The Golden Statue

by Gwen Adams (c. 2010)

(1st Sunday of Advent)
“The work of divine justice always presupposes the work of mercy; and is founded thereupon. . . . God out of abundance of His goodness bestows upon creatures what is due to them more bountifully than is proportionate to their deserts: since less would suffice for preserving the order of justice than what the divine goodness confers; because between creatures and God's goodness there can be no proportion.”
—Thomas Aquinas, Summa Theologica,1.21.4

King Midas loved gold too well and he wished that all he touched would turn to gold. When his wish came true, he was at first greatly pleased. But his joy soon became mourning. Midas had a daughter of surpassing beauty, with a vivacious and pleasing nature, but all her promise and splendor ended the day she came out to greet him and his hand touched hers. She was turned to a golden statue forever.

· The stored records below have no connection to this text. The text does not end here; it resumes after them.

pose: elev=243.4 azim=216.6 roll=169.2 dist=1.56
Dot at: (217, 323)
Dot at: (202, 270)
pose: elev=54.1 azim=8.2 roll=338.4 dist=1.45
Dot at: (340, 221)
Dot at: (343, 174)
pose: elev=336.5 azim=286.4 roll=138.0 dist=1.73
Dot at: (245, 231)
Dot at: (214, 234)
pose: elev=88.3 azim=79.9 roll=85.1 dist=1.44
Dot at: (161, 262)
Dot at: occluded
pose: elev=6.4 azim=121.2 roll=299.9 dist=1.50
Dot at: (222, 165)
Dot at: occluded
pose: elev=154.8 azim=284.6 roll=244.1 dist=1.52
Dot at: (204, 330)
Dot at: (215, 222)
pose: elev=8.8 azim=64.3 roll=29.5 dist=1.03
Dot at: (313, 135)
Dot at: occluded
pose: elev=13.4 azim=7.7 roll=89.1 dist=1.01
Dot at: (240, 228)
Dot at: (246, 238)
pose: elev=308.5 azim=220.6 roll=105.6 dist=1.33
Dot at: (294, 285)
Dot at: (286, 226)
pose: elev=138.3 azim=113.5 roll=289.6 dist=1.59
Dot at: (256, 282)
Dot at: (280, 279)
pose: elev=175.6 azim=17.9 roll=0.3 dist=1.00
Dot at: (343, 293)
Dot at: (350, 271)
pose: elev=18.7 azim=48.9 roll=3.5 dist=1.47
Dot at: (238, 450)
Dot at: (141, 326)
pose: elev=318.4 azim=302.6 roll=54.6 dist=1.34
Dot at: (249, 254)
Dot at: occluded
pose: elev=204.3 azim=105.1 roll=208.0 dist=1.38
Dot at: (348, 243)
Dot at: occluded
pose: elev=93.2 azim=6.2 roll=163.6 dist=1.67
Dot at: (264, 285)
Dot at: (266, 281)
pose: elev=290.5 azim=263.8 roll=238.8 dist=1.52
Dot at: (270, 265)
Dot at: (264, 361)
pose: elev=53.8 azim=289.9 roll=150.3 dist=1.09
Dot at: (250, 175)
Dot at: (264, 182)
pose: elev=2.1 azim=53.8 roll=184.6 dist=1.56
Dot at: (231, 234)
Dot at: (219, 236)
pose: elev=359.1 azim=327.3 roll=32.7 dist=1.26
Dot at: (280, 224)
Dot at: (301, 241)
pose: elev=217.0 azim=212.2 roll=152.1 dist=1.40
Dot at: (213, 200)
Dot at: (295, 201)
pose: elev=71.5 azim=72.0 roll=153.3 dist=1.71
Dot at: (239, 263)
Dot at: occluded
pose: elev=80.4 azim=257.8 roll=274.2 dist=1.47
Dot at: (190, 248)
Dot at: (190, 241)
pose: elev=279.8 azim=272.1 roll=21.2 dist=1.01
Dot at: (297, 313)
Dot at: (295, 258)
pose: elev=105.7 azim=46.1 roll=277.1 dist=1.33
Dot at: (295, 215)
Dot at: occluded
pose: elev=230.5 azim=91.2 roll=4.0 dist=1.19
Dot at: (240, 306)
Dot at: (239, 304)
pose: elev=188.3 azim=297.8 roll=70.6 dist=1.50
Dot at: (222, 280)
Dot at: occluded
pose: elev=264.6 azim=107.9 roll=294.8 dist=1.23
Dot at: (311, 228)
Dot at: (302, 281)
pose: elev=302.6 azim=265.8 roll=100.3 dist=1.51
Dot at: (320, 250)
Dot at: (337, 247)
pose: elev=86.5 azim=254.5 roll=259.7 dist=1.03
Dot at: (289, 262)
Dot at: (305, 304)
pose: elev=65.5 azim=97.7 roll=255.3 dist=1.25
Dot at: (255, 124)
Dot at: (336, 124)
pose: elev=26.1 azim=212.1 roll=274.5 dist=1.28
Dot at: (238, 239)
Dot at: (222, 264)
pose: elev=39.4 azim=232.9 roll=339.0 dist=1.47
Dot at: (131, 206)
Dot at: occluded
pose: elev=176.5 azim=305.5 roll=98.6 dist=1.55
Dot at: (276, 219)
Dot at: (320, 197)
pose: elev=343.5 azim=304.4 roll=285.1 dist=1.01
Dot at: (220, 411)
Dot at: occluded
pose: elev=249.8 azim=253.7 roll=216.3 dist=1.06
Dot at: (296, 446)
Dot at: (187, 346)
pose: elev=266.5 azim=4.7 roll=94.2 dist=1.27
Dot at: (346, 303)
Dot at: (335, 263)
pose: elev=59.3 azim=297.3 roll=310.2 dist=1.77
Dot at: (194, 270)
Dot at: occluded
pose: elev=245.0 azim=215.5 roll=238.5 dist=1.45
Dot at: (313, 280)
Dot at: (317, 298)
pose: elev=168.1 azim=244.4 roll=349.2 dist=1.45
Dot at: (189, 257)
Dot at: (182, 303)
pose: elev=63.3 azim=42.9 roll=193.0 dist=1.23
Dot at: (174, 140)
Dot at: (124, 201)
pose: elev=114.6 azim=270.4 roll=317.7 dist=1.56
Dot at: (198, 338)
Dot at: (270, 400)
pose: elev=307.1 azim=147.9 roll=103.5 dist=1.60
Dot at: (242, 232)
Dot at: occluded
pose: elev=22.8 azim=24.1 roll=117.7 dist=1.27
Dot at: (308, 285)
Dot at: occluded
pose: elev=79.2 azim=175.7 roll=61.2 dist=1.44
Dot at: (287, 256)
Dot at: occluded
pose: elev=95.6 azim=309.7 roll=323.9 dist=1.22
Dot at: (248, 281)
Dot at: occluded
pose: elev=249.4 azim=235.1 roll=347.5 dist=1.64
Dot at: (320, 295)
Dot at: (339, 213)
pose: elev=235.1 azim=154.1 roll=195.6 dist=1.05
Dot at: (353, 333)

Midas spent many years seeking a cure, but finally gave up. He put the statue on a fine pedestal in the great hall, and was careful to touch nothing from then on, especially his infant daughter, sixteen years the junior to the eldest. His life was a continual misery and a reproach to him.

As the years passed, another grief plagued him: the inability of the youngest to find a suitable spouse. She was a plain woman, morose and sour, who found fault easily with people, especially her suitors. Her sour disposition was aggravated when people continually compared her to the once beloved eldest sister. The sight of the statue was bitter, so in the end the statue was put outside in an obscure courtyard in the garden. And people forgot about the eldest daughter.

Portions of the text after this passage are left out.